Material for this task:

***

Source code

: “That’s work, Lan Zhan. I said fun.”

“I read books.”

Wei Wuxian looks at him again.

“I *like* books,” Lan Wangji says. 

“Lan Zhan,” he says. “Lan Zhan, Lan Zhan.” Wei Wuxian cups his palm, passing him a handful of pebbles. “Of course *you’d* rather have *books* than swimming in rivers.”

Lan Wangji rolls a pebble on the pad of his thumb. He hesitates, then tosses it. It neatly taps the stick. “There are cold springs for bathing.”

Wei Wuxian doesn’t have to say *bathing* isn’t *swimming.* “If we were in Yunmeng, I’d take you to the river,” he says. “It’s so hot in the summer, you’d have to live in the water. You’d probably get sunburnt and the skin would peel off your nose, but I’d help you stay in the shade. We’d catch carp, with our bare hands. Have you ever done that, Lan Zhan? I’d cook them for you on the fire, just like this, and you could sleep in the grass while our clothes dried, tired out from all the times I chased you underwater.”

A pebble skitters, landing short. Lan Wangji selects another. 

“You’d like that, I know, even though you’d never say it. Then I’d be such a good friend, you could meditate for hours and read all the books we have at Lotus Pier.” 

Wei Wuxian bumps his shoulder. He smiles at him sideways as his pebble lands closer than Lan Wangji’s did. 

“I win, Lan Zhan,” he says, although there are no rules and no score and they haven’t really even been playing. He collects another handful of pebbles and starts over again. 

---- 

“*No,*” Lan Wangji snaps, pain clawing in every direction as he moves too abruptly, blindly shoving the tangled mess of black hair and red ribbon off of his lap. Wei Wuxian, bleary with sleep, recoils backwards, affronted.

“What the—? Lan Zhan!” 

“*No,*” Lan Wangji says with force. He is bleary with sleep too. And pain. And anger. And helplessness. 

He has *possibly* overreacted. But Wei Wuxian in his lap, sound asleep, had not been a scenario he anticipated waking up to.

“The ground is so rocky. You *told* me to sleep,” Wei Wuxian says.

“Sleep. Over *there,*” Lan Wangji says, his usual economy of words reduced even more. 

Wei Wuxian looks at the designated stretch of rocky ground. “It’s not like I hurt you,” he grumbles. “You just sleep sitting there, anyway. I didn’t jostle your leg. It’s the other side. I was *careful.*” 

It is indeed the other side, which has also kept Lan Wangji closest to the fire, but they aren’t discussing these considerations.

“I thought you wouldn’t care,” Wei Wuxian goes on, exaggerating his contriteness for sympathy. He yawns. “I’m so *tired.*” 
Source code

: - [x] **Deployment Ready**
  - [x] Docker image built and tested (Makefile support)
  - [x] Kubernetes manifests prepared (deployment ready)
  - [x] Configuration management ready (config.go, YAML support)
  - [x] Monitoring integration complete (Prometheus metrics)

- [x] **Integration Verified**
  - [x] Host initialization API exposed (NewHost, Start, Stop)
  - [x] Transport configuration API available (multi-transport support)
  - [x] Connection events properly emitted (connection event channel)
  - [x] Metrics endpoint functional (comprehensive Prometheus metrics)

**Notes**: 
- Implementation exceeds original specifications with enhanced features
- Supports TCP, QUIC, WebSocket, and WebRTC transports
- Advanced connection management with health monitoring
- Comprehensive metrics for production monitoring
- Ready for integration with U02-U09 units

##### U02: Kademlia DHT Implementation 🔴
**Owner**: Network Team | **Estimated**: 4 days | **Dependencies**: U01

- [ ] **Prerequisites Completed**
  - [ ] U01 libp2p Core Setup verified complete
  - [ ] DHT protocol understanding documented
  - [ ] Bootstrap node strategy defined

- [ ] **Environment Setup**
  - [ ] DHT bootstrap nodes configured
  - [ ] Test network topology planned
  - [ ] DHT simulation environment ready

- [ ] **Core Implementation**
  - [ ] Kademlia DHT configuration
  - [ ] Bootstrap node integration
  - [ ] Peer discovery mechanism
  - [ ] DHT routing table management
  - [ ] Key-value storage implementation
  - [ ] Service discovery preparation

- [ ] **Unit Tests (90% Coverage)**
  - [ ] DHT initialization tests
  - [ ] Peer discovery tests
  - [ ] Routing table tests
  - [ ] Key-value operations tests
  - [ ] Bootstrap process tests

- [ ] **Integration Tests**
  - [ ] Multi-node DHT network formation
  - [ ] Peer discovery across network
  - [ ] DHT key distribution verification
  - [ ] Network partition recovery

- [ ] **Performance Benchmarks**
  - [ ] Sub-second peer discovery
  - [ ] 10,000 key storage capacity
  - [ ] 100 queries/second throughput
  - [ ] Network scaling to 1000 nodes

***

What is required: Once you have counted the lines of the material that include "handful", give only that number.

Final answer: 2